CHAPITRE XVII. PROPRIÉTÉ PARTICULIÈRE AU GOUVERNEMENT DE LA CHINE

Les législateurs de la Chine firent plus 1  ; ils confondirent la religion, les lois, les mœurs et les manières : tout cela fut la morale, tout cela fut la vertu. Les préceptes qui regardaient ces quatre points furent ce que l’on appela les rites. Ce fut dans l’observation exacte de ces rites que le gouvernement chinois triompha. On passa toute sa jeunesse à les apprendre, toute sa vie à les pratiquer. Les lettrés les enseignèrent, les magistrats les prêchèrent. Et, comme ils enveloppaient toutes les petites actions de la vie, lorsqu’on trouva le moyen de les faire observer exactement, la Chine fut bien gouvernée.

Deux choses ont pu aisément graver les rites dans le cœur et l’esprit des Chinois : l’une, leur manière d’écrire extrêmement composée a , qui a fait que, pendant une très-grande partie de la vie, l’esprit a été uniquement 2 occupé de ces rites, parce qu’il a fallu apprendre à lire dans les livres, et pour les livres qui les contenaient ; l’autre, que les préceptes des rites n’ayant rien de spirituel, mais simplement des règles d’une pratique commune, il est plus aisé d’en convaincre et d’en frapper les esprits que d’une chose intellectuelle.

Les princes qui, au lieu de gouverner par les rites, gouvernèrent par la force des supplices, voulurent faire faire aux supplices ce qui n’est pas dans leur pouvoir, qui est de donner des mœurs. Les supplices retrancheront bien de la société un citoyen qui, ayant perdu ses mœurs, viole les lois ; mais si tout le monde a perdu ses mœurs, les rétabliront-ils ? Les supplices arrêteront bien plusieurs conséquences du mal général, mais ils ne corrigeront pas ce mal.
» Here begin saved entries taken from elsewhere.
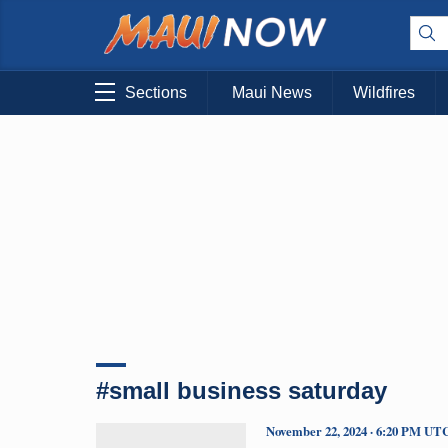
Sections
Maui News
Wildfires
#small business saturday
November 22, 2024 · 6:20 PM UT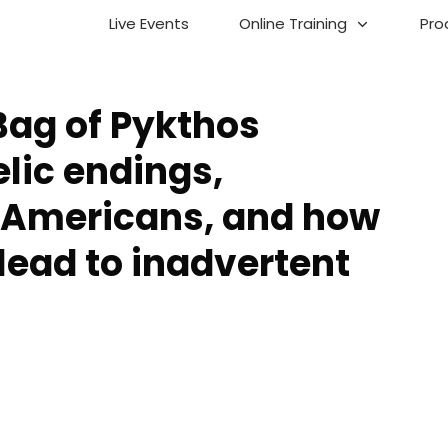
Live Events
Online Training
Pro
Bag of Pykthos
lic endings,
 Americans, and how
lead to inadvertent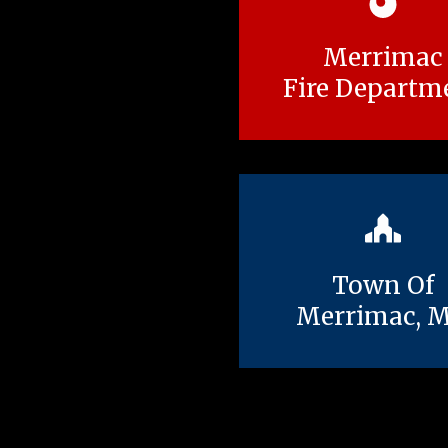
Merrimac
Fire Departm
Town Of
Merrimac, 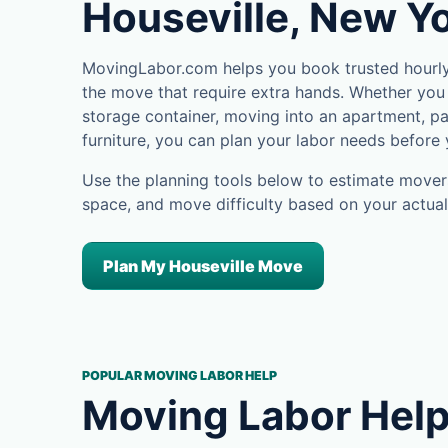
Houseville, New Y
MovingLabor.com helps you book trusted hourly 
the move that require extra hands. Whether you 
storage container, moving into an apartment, pa
furniture, you can plan your labor needs before
Use the planning tools below to estimate movers
space, and move difficulty based on your actual
Plan My Houseville Move
POPULAR MOVING LABOR HELP
Moving Labor Help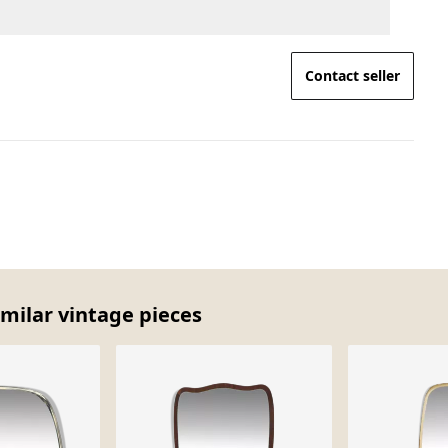
Contact seller
imilar vintage pieces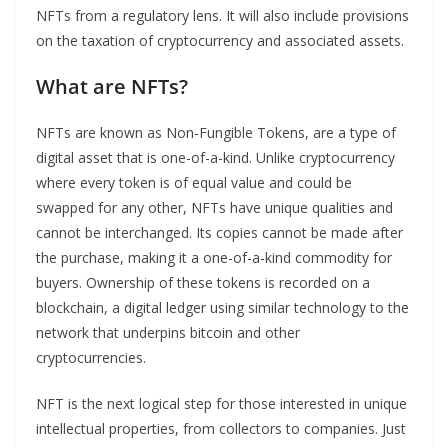
NFTs from a regulatory lens. It will also include provisions
on the taxation of cryptocurrency and associated assets.
What are NFTs?
NFTs are known as Non-Fungible Tokens, are a type of
digital asset that is one-of-a-kind. Unlike cryptocurrency
where every token is of equal value and could be
swapped for any other, NFTs have unique qualities and
cannot be interchanged. Its copies cannot be made after
the purchase, making it a one-of-a-kind commodity for
buyers. Ownership of these tokens is recorded on a
blockchain, a digital ledger using similar technology to the
network that underpins bitcoin and other
cryptocurrencies.
NFT is the next logical step for those interested in unique
intellectual properties, from collectors to companies. Just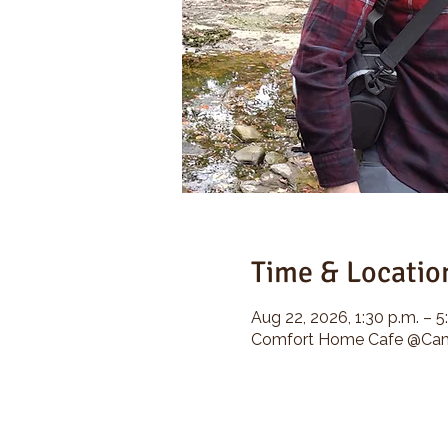
Time & Locatio
Aug 22, 2026, 1:30 p.m. – 5
Comfort Home Cafe @Camp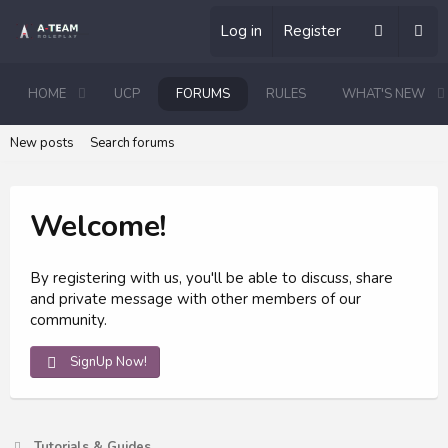
Log in
Register
HOME
UCP
FORUMS
RULES
WHAT'S NEW
New posts
Search forums
Welcome!
By registering with us, you'll be able to discuss, share
and private message with other members of our
community.
SignUp Now!
Tutorials & Guides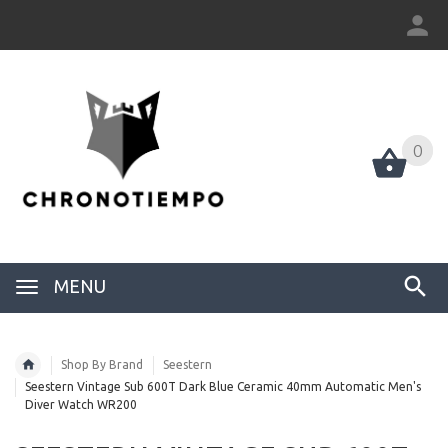
0
0
MENU
Shop By Brand
Seestern
Seestern Vintage Sub 600T Dark Blue Ceramic 40mm Automatic Men's
Diver Watch WR200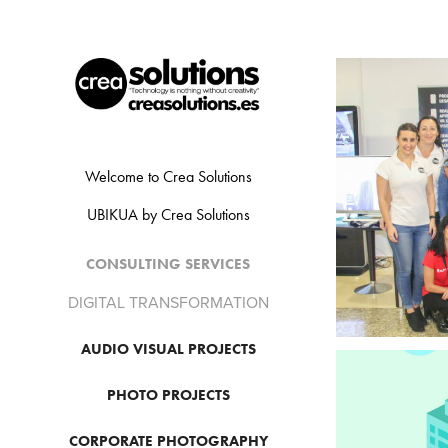
Welcome to Crea Solutions
UBIKUA by Crea Solutions
CONSULTING SERVICES
DIGITAL TRANSFORMATION
AUDIO VISUAL PROJECTS
PHOTO PROJECTS
CORPORATE PHOTOGRAPHY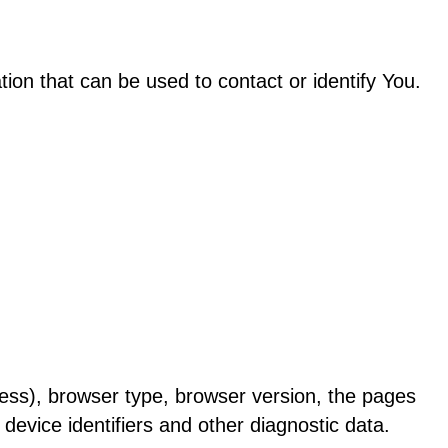
ion that can be used to contact or identify You.
ess), browser type, browser version, the pages
 device identifiers and other diagnostic data.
Aussi, quand on abandonna les principes du gouvernement chinois, quand la morale y fut perdue, l’État tomba-t-il dans l’anarchie, et l’on vit des révolutions.

1 Voyez les Livres classiques dont le P. du Halde nous a donné de si beaux morceaux. (M.)

a A. B. L’une, la difficulté de l’écriture, qui a fait que, pendant une très-grande partie de la vie, l’esprit en a été uniquement occupé, parce qu’il a fallu, etc.

2 C’est ce qui a établi l’émulation, la fuite de l’oisiveté, et l’estime pour le savoir. (M.)